The two-dimensional time series data feature extraction unit calculation process will be described below by taking the extraction of a blood pressure characterization of a patient as an example.
Using
Figure SMS_7
Representing patient blood pressure data, wherein
Figure SMS_8
Represents the nth hemodialysis blood pressure data of the patient, and m times of blood pressure values are recorded in the blood permeation process, wherein +.>
Figure SMS_9
The blood pressure value at the mth time in the nth blood permeation process is shown. The first two-way long and short term memory network is calculated as follows:
Figure SMS_10
wherein the method comprises the steps of
Figure SMS_12
The blood pressure value at the t time in the nth blood permeation process of the patient is represented; />
Figure SMS_15
Representing the forward computational unit function in the first two-way long and short term memory network,/for>
Figure SMS_17
Representing a reverse computational unit function in a first two-way long and short term memory network; [,]representing a splicing function; />
Figure SMS_13
The forward hidden output representing time t is a vector of length 4, +.>
Figure SMS_16
The reverse hidden output representing the time t is a vector of length 4,/for example>
Figure SMS_18
The hidden output at the t-th time is represented by the forward hidden output at the t-th time +>
Figure SMS_19
And reverse hidden output +.>
Figure SMS_11
Splicing to obtain the final product; then->
Figure SMS_14
The first two-way long-short-period memory network hiding output of the nth hemodialysis blood pressure data of the patient is indicated.
The first attention layer calculation procedure is as follows:
Figure SMS_20
wherein the method comprises the steps of
Figure SMS_22
Attention calculating function representing the first attention layer,/->
Figure SMS_25
Representing an activation function->
Figure SMS_28
Respectively, query, key, value in the attention model, by matrix +.>
Figure SMS_23
Obtaining linear change; />
Figure SMS_26
Representation matrix->
Figure SMS_29
Is a dimension of (2); t represents a transpose; />
Figure SMS_30
Are all dimension +.>
Figure SMS_21
A trainable weight matrix; />
Figure SMS_24
Representing a matrix multiplication; />
Figure SMS_27
The first attentive layer of the nth blood permeation blood pressure data of the patient is represented to be hidden and output.
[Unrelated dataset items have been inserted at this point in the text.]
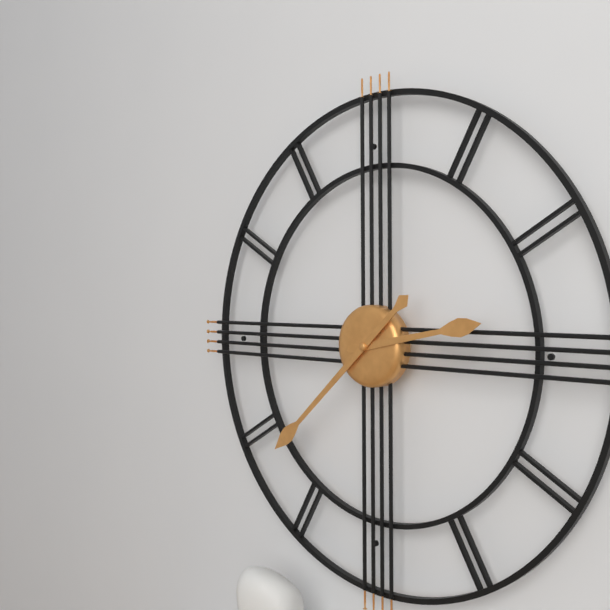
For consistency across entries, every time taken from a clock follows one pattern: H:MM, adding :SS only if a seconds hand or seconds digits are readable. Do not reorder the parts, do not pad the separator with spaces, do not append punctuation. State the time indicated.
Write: 2:38
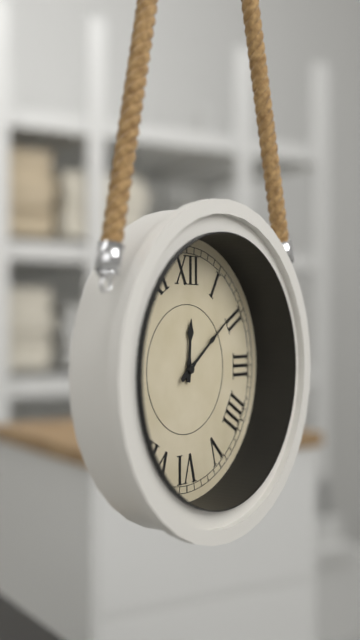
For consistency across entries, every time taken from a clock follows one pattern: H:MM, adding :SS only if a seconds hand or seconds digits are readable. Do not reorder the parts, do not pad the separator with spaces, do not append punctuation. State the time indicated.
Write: 12:09
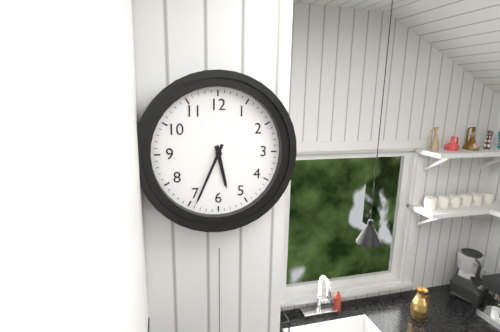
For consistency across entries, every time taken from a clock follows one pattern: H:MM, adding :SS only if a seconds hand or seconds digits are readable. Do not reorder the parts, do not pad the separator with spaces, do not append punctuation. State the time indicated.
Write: 5:34
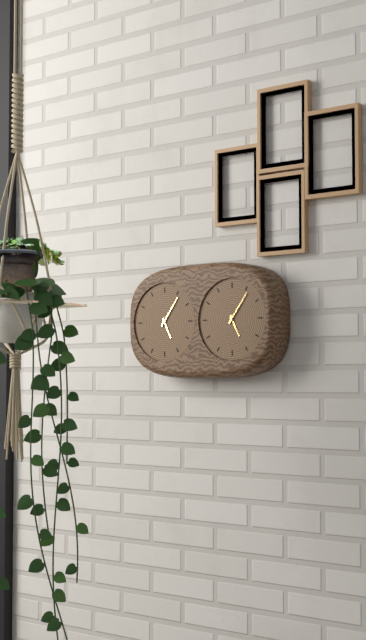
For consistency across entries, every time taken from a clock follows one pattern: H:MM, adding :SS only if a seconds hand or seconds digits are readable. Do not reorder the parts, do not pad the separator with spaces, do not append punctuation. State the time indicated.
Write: 5:06
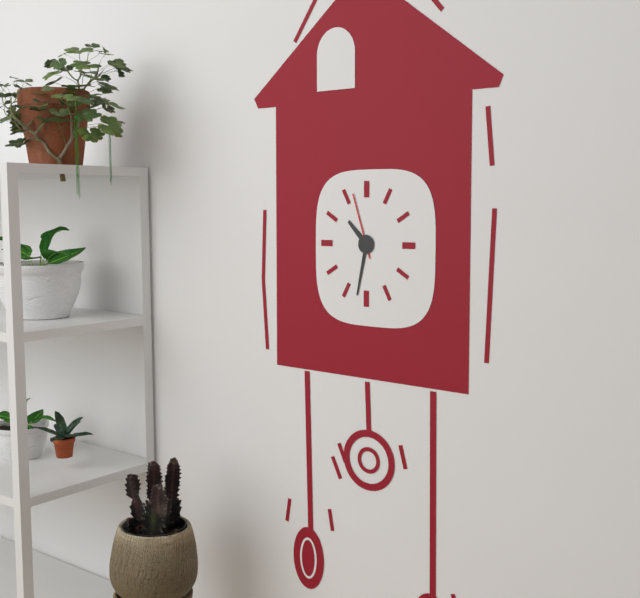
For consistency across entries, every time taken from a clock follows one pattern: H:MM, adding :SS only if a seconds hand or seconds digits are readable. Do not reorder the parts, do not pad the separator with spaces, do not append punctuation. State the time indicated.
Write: 10:32:57
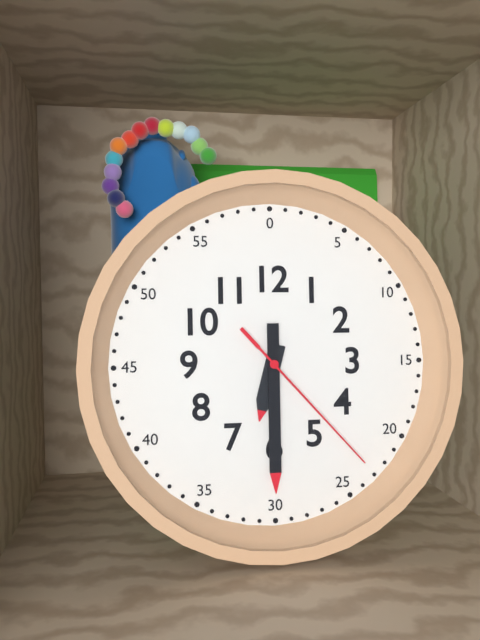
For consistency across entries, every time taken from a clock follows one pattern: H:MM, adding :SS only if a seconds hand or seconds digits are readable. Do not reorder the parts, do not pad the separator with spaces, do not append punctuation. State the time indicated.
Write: 6:30:23
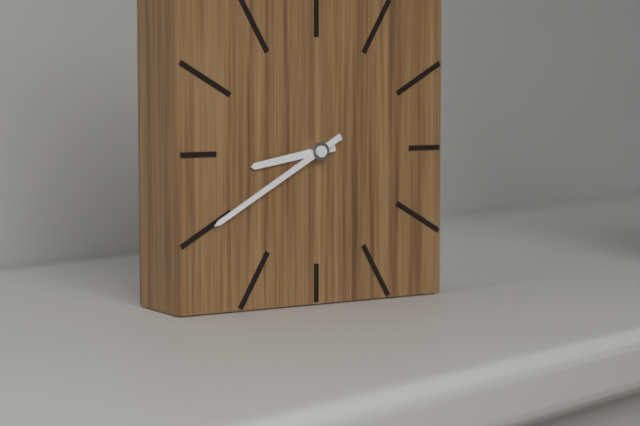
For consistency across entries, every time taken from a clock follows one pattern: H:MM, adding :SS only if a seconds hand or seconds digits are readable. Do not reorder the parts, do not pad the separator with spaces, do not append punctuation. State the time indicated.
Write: 8:40
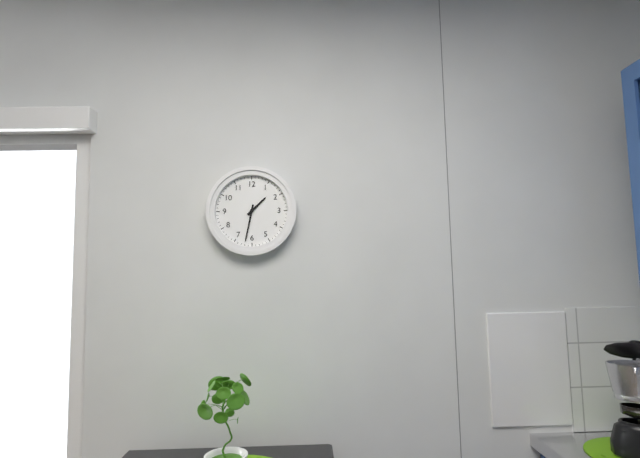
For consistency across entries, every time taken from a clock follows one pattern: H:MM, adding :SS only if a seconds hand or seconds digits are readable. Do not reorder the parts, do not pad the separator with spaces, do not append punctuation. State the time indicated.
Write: 1:32
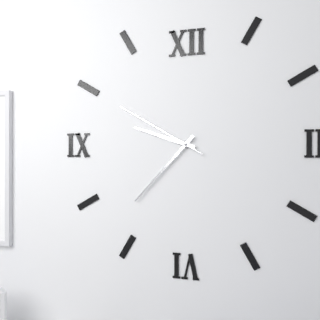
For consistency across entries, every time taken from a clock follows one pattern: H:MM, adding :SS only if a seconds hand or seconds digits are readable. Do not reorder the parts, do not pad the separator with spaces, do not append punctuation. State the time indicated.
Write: 9:37:50
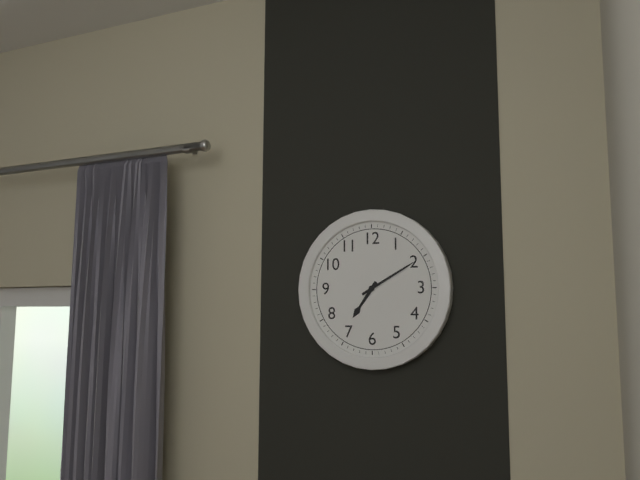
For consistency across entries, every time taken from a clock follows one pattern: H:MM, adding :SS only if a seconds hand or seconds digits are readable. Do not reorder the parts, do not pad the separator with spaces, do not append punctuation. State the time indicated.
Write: 7:10
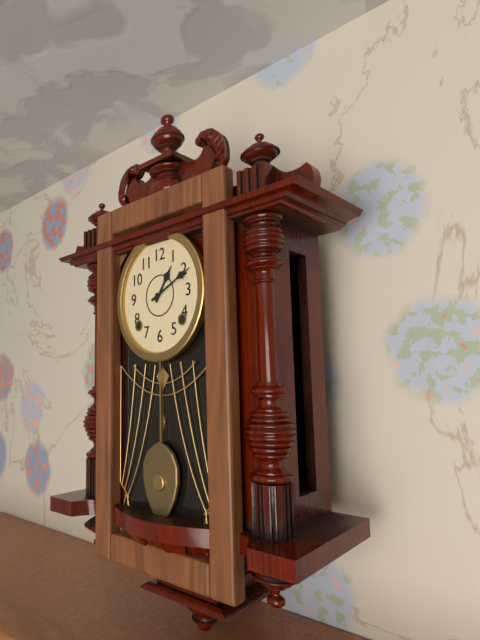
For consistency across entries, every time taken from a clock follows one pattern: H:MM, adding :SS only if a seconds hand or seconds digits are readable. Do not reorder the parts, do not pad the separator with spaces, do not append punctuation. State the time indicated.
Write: 1:11
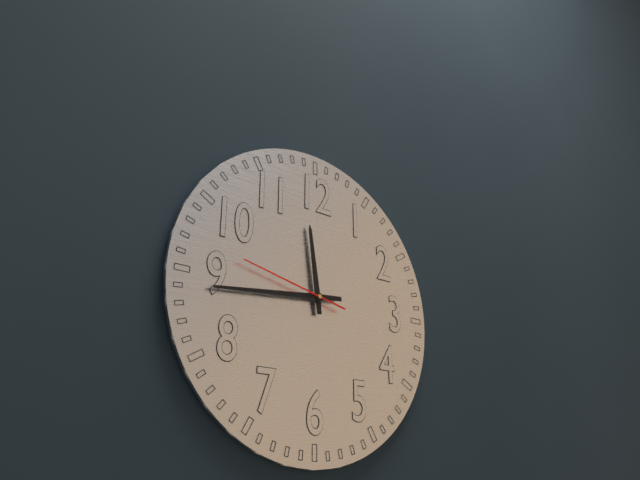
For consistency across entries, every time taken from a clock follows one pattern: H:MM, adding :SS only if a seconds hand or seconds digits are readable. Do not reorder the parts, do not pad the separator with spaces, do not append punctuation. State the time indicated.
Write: 11:44:47
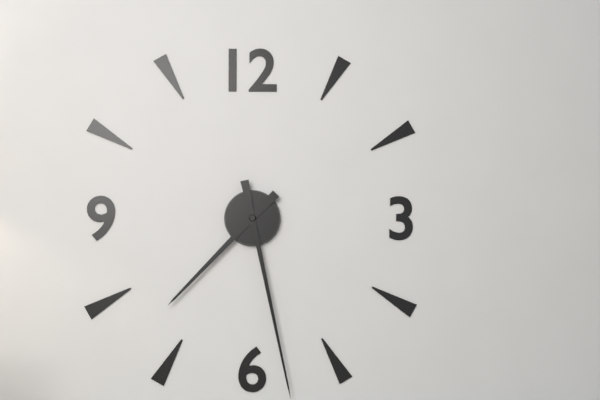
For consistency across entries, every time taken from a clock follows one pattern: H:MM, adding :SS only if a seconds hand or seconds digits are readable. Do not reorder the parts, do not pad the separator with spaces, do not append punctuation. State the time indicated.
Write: 7:28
The second two-way long-short term memory network is calculated as follows:
Figure SMS_31
wherein the method comprises the steps of
Figure SMS_33
A first attention layer hidden output of the kth blood-permeable blood pressure data of the patient is represented; />
Figure SMS_36
Representing a forward computing unit function in a second two-way long-short term memory network; />
Figure SMS_38
Representing a reverse computing unit function in a second two-way long-short term memory network; [,]representing a splicing function; />
Figure SMS_34
The forward hidden output representing the kth time is a vector of length 4, +.>
Figure SMS_37
The reverse concealment output representing the kth time is a length-4 vector, ++>
Figure SMS_39
Represents the hidden output of the kth time, is outputted by the positive hidden output of the kth time +.>
Figure SMS_40
And reverse hidden output +.>
Figure SMS_32
Splicing to obtain the final product; then->
Figure SMS_35
The second two-way long-short-term memory network hidden output of the blood pressure data of the patient is represented.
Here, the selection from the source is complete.